Law and Society (Part 3): Questioning the Legitimacy of the Supreme Court

On June 7th, I attended a roundtable discussion entitled, "Beyond the Realists and the Crits: Is the Supreme Court Even a Court?"  The discussion was in reality a "author meets reader" event.  The author was Eric Segall, and the book was "Supreme Myths: Why the Supreme Court Is Not a Court and Its Justices Are Not Judges."  The discussion was very interesting, and I came away from it convinced that this book is relevant to my own work on the Supreme Court's Citizens United decision.  For example, Prof. Segall notes that "judges have an important obligation to be candid about the actual reasons for their decisions."  Meanwhile, my primary criticism of the Citizens United decision has been that the majority ignores, and the dissent expressly disavows, any role for corporate theory in their fight over the majority's ultimate conclusion that "the Government cannot restrict political speech based on the speaker's corporate identity," 130 S.Ct. 876, 902, when in fact it is seemingly impossible to reach that conclusion without adopting particular views about what corporations are.  (Go here for my latest draft on this topic.)  Furthermore, Prof. Segall notes that when judicial conclusions about the Constitution change seemingly solely because the composition of the Court changed, the very legitimacy of the Court is implicated:

The problem with this back and forth, in addition to the instability it causes, is that the Supreme Court’s legitimacy stems in part from its intended role as a traditional court whose judges apply the “law.”  But … “if changing judges changes law,” then it is uncertain whether the law controls judges of the other way around.

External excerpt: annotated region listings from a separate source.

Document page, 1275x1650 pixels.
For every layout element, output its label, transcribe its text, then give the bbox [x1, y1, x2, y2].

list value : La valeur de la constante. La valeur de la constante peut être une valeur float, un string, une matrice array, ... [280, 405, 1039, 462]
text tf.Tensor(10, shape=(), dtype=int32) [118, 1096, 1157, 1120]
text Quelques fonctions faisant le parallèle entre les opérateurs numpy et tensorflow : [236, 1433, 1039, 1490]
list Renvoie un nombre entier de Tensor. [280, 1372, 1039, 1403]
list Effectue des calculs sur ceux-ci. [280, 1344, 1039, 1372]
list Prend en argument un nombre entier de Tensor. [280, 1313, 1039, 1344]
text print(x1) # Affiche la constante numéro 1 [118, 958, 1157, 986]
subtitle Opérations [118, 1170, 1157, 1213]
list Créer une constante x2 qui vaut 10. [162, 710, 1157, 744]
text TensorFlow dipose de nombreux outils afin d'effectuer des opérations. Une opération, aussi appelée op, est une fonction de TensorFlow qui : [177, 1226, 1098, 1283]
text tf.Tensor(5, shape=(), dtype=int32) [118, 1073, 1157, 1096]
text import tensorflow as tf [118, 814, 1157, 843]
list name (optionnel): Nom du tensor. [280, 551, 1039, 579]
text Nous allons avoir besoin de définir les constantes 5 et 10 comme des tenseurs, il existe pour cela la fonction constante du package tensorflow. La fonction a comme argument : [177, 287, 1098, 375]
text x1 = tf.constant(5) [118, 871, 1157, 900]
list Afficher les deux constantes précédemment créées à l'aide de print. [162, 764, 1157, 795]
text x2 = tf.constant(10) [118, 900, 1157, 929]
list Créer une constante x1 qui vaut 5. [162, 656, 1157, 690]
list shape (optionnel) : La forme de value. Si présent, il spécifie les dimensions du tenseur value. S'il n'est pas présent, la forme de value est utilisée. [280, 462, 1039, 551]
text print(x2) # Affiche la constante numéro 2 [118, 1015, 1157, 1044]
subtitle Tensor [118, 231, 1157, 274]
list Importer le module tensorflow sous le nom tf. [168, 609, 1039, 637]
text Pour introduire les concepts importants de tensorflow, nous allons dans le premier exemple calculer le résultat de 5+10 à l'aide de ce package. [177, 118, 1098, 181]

Of course, one can argue that the only thing that really changed between Austin/McConnell and Citizens United was the composition of the Court, and I have further argued that the failure to deal with the corporate theory issue likewise implicates the Court's legitimacy.  Relatedly, a recent poll found that the public approval rating of the Court has hit what I believe is an all-time low of 44% recently, with further grumbling expected in connection with the pending health care ruling.

Segall's book supports its dramatic claim with detailed analysis of numerous well-known Supreme Court cases and, while I'm sure many will find much to criticize, I can easily recommend it.